Toutefois, le Cloud computing présente aussi des in­con­vé­nients, ce qui explique pourquoi de nom­breuses en­tre­prises hésitent encore à l’utiliser. Avec les dif­fé­rents four­nis­seurs de Cloud computing, vous êtes plus ou moins dé­pen­dants de leurs con­fi­gu­ra­tions. Si le four­nis­seur doit fermer son en­tre­prise, on se trouve iné­vi­ta­ble­ment devant un problème. Vous avez également besoin d’une forte connexion Internet pour pouvoir tra­vail­ler ef­fi­ca­ce­ment avec le Cloud computing.

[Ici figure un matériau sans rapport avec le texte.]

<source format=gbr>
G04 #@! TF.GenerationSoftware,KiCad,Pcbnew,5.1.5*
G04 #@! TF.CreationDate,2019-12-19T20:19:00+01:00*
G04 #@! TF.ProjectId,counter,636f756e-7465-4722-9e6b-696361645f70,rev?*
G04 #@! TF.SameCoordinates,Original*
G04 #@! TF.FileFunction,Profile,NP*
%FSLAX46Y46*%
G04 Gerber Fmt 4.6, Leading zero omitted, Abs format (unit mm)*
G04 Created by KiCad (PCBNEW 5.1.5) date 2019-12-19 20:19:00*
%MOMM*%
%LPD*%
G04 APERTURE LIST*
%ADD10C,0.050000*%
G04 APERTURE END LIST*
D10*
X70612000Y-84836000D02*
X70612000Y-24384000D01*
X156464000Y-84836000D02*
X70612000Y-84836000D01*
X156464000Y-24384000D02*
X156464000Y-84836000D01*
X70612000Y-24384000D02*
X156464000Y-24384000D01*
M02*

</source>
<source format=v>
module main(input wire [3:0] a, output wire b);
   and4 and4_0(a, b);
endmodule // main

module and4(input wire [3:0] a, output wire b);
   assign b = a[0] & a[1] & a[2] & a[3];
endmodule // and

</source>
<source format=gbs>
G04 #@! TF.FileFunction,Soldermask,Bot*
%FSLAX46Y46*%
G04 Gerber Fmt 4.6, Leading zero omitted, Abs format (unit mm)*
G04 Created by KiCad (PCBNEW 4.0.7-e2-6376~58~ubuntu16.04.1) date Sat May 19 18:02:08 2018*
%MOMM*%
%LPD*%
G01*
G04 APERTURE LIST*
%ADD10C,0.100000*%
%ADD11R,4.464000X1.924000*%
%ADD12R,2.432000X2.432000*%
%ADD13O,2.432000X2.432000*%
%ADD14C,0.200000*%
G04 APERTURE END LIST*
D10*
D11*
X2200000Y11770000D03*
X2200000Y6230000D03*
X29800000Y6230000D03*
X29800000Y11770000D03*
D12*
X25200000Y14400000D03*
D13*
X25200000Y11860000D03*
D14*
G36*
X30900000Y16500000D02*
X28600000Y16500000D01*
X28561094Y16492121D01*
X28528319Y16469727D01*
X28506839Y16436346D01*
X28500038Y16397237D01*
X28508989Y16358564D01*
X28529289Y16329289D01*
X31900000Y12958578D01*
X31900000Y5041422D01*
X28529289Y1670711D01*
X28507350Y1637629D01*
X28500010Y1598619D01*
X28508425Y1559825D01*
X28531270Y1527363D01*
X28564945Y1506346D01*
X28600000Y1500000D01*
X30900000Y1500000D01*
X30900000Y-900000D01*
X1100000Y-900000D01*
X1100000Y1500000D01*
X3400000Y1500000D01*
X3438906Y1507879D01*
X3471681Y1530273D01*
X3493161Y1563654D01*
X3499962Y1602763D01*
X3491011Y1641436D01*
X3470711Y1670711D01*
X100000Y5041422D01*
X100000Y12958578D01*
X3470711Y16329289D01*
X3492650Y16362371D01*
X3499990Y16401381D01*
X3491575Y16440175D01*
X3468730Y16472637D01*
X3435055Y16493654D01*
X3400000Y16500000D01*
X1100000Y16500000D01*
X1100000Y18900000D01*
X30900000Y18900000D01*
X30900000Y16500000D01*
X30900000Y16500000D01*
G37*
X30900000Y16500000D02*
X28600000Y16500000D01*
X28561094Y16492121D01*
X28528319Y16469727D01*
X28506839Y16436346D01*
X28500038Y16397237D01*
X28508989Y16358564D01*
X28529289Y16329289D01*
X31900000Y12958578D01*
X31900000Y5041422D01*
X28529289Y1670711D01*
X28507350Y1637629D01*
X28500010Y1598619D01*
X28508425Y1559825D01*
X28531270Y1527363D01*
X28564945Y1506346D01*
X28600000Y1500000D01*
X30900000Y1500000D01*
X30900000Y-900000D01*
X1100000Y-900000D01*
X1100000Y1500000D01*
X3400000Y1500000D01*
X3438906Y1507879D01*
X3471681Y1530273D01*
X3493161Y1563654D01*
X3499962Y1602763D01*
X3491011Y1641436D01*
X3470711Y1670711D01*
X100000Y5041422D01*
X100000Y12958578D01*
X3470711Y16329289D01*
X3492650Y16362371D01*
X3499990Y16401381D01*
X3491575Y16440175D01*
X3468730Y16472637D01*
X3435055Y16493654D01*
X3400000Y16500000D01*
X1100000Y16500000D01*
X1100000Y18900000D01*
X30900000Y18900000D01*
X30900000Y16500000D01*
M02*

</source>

C’est plutôt la question de la pro­tec­tion des données qui est sus­cep­tible de soulever les plus grandes in­ter­ro­ga­tions. Il y a deux façons de procéder : s’il est vrai que les données sont sé­cu­ri­sées sur place, la trans­mis­sion par Internet implique toujours un risque pour la sécurité. L’autre problème de sécurité des données est souvent lié à l’em­pla­ce­ment du data center. S’il se trouve par exemple aux États-Unis, les en­tre­prises amé­ri­caines, en vertu du Patriot Act, sont tenues de divulguer des données aux autorités amé­ri­caines sur demande. Il est donc légitime d’éprouver à leur égard un certain scep­ti­cisme.

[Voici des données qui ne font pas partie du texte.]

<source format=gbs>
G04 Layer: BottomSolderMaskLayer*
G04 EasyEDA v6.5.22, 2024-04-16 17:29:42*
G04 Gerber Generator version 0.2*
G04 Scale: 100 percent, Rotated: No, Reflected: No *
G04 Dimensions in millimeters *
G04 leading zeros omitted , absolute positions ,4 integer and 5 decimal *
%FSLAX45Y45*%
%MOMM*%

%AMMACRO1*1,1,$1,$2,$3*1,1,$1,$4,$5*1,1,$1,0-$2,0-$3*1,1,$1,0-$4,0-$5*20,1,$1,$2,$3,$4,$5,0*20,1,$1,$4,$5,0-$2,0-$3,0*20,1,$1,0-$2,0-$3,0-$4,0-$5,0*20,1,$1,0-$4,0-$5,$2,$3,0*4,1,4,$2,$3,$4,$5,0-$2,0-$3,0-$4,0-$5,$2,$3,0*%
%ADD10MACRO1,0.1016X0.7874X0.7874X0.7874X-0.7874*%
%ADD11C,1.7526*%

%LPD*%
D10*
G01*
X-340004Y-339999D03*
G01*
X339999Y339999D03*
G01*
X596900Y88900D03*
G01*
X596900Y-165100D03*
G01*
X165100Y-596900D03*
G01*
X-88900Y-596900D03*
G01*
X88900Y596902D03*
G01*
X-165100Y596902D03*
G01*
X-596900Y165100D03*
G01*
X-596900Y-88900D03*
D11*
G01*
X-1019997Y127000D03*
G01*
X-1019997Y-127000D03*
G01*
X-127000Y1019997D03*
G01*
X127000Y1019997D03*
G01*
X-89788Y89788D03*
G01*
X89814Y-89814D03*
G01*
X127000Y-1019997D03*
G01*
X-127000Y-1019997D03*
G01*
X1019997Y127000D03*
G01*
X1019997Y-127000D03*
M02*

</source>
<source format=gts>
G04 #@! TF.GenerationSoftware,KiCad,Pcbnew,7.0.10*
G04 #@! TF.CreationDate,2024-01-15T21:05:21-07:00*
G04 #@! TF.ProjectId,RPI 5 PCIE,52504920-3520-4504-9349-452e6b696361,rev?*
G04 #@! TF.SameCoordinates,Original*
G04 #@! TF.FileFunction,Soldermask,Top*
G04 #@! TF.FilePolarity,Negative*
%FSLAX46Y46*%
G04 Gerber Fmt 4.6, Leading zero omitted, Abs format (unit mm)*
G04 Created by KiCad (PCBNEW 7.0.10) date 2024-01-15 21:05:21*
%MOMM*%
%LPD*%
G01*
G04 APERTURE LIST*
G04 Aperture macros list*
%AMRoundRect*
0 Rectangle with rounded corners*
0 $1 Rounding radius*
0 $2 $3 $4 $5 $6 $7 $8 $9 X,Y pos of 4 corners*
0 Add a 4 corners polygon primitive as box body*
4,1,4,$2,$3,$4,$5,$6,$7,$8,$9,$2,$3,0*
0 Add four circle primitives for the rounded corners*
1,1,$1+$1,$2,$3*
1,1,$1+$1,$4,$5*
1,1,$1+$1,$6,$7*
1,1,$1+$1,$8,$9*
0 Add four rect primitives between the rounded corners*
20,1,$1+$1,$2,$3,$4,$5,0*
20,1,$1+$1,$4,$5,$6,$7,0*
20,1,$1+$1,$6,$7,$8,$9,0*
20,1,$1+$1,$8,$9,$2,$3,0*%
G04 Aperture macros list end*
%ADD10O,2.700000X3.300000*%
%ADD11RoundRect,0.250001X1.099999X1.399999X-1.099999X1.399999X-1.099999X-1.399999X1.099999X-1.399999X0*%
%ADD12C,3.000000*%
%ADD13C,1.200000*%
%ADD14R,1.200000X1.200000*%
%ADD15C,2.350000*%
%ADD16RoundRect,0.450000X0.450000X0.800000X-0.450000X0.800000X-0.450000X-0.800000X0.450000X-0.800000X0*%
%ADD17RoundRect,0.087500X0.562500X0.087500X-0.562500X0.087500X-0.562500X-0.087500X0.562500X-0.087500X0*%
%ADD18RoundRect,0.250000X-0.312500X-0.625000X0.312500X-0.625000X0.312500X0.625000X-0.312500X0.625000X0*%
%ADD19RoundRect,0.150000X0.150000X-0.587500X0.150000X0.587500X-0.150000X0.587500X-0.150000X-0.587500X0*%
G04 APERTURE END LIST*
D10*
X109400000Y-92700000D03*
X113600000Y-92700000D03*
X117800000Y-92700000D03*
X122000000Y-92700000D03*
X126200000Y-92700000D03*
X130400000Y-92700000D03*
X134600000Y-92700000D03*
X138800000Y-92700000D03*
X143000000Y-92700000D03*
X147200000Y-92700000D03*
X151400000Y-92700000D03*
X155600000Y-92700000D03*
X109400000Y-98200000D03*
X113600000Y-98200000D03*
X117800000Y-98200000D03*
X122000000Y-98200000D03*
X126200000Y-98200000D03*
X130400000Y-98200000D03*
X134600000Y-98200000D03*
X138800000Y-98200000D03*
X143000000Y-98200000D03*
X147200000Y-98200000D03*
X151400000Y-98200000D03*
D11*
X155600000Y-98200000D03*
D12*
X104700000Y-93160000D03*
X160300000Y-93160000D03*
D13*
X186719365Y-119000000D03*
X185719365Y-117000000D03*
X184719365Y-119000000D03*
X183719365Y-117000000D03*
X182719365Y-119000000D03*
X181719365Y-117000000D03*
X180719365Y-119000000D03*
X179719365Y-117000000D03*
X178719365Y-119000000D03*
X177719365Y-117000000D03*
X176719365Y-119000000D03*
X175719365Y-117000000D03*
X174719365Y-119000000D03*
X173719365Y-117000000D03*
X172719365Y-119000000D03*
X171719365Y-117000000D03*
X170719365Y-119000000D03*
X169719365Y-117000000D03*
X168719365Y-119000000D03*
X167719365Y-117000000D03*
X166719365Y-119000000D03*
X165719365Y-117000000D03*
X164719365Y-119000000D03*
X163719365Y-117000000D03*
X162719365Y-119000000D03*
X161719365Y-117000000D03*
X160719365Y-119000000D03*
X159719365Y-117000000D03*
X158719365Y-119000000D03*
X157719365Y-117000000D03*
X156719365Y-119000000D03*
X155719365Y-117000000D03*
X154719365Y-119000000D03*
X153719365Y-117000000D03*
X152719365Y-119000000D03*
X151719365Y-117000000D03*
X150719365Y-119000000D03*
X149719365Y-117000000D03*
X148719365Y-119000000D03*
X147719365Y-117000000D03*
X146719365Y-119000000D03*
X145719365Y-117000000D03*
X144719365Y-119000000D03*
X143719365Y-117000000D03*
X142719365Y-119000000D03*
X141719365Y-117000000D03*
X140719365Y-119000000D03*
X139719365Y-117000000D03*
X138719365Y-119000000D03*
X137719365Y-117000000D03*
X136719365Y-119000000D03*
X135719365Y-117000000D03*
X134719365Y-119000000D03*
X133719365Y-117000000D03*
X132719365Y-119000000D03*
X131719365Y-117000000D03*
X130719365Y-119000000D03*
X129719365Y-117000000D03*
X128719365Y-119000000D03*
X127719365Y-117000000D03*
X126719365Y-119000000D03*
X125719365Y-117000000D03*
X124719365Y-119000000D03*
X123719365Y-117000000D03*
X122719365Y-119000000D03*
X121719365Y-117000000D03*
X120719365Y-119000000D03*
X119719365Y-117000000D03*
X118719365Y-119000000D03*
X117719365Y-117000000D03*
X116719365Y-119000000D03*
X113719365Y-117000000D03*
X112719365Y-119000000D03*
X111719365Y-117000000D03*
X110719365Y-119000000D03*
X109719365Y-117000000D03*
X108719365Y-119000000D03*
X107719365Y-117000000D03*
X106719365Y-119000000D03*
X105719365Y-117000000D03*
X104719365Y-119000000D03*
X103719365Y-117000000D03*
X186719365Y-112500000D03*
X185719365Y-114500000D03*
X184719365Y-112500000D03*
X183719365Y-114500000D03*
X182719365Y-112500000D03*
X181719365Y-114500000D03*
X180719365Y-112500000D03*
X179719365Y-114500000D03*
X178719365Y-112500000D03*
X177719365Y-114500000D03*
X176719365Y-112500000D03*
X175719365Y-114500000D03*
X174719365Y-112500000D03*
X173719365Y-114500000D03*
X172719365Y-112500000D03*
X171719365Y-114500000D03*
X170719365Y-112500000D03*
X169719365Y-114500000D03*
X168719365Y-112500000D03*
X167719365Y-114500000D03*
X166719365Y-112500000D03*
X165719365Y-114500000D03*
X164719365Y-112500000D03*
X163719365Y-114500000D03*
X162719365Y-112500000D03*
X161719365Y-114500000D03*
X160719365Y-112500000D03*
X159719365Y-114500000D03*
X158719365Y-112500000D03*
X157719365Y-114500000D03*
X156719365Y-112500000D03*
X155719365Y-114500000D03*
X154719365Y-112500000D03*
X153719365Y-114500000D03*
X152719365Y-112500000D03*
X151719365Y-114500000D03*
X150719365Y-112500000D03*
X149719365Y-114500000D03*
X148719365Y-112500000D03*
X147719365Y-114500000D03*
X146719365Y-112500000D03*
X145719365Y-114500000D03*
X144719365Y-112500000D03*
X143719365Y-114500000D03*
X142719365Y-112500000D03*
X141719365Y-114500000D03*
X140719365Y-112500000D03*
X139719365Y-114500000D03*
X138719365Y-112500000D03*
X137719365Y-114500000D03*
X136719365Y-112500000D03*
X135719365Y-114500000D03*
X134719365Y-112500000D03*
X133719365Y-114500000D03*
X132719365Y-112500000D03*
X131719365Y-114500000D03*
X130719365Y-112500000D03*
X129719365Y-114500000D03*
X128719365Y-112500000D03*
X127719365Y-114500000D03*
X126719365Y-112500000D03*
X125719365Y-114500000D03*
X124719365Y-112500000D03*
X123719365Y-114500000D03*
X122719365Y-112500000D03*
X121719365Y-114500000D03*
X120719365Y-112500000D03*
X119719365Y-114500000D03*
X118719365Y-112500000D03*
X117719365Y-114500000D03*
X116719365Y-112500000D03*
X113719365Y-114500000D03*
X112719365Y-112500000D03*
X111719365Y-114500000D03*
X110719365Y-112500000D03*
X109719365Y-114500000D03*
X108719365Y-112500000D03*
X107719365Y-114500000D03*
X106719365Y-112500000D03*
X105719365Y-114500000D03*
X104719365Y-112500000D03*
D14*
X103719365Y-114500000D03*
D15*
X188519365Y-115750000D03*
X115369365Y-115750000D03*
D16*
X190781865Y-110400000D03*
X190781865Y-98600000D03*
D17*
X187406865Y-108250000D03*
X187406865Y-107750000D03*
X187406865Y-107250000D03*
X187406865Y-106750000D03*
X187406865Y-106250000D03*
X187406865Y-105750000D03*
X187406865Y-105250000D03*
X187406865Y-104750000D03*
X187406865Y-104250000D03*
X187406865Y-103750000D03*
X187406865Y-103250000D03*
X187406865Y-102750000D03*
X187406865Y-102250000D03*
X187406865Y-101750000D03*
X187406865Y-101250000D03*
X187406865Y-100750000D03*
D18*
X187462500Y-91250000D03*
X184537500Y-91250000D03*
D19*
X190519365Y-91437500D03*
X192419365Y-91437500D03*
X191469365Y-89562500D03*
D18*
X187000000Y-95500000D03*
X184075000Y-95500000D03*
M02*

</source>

Les avantages du Cloud computing

  • Absence de coûts initiaux
  • Aucune im­mo­bi­li­sa­tion de capital
  • Évo­lu­ti­vité adaptée aux besoins
  • Pas besoin de personnel spé­cia­lisé
  • Les data centers sont maintenus et sécurisés de manière optimale

Les in­con­vé­nients du Cloud computing

  • Exigence d’une connexion Internet stable et rapide
  • Préoc­cu­pa­tions con­cer­nant la con­fi­den­tia­lité des données
  • Dé­pen­dance vis-à-vis du four­nis­seur (Vendor-Lock-in)
  • Risque de sécurité lors de la trans­mis­sion des données
  • Les tarifs unitaires bas peuvent inciter à souscrire à plus de services que né­ces­saire

L’histoire du Cloud computing

La mise en réseau des or­di­na­teurs pour fournir plus d’uti­li­sa­teurs avec plus de puissance de calcul et d’espace de stockage n’est pas une nouvelle invention. Les main­frames étaient déjà un pas vers le Cloud computing dans les années 1950. À cette époque, les uti­li­sa­teurs pouvaient accéder à l’or­di­na­teur central via plusieurs terminaux au sein de l’or­ga­ni­sa­tion (dans les en­tre­prises ou les uni­ver­si­tés) et utiliser ses capacités. Au début, cependant, il s’agissait de temps partagé : les uti­li­sa­teurs devaient réserver du temps de calcul, et étaient autorisés à utiliser les per­for­mances de l’or­di­na­teur central pour leurs calculs pendant cette période.

Dans les décennies suivantes s’est dé­ve­lop­pée la vir­tua­li­sa­tion : ceci a permis que les instances de calcul puissent être cons­truites de façon abstraite, de manière purement virtuelle. Avec l’invention d’Internet, ces en­vi­ron­ne­ments vir­tua­li­sés étaient enfin ac­ces­sibles en ligne à tous. Depuis les années 1990, ces modèles sont également dis­po­nibles sur le marché pour une plus grande quantité d’uti­li­sa­teurs.

C’est à cette époque que le concept de Cloud devient plus populaire. Mais ce n’est qu’au cours du nouveau mil­lé­naire que les en­tre­prises et les par­ti­cu­liers ont commencé à s’in­té­res­ser de plus en plus à la tech­no­lo­gie. Les premières offres de Cloud computing étaient encore des services in­di­vi­duels : espace de stockage pour l’échange de fichiers, par exemple, ou les feuilles de calcul ou les documents de Google, où plusieurs uti­li­sa­teurs peuvent tra­vail­ler ensemble sur un document. En même temps, Amazon a commencé à mettre ses énormes fermes de serveurs à la dis­po­si­tion d’autres uti­li­sa­teurs : Amazon Web Services (AWS) permet à d’autres en­tre­prises d’utiliser l’in­fras­truc­ture du géant du commerce élec­tro­nique et d’y exécuter des logiciels.

Le Cloud computing fait désormais partie de la vie quo­ti­dienne de nom­breuses personnes. La plupart des smart­phones, ou plus largement l’Internet des objets, sont en contact permanent avec le Cloud. Les uti­li­sa­teurs prennent une photo avec l’appareil photo de leur smart­phone et la chargent au­to­ma­ti­que­ment dans le Cloud Apple ou Google pour y accéder à nouveau avec un autre appareil.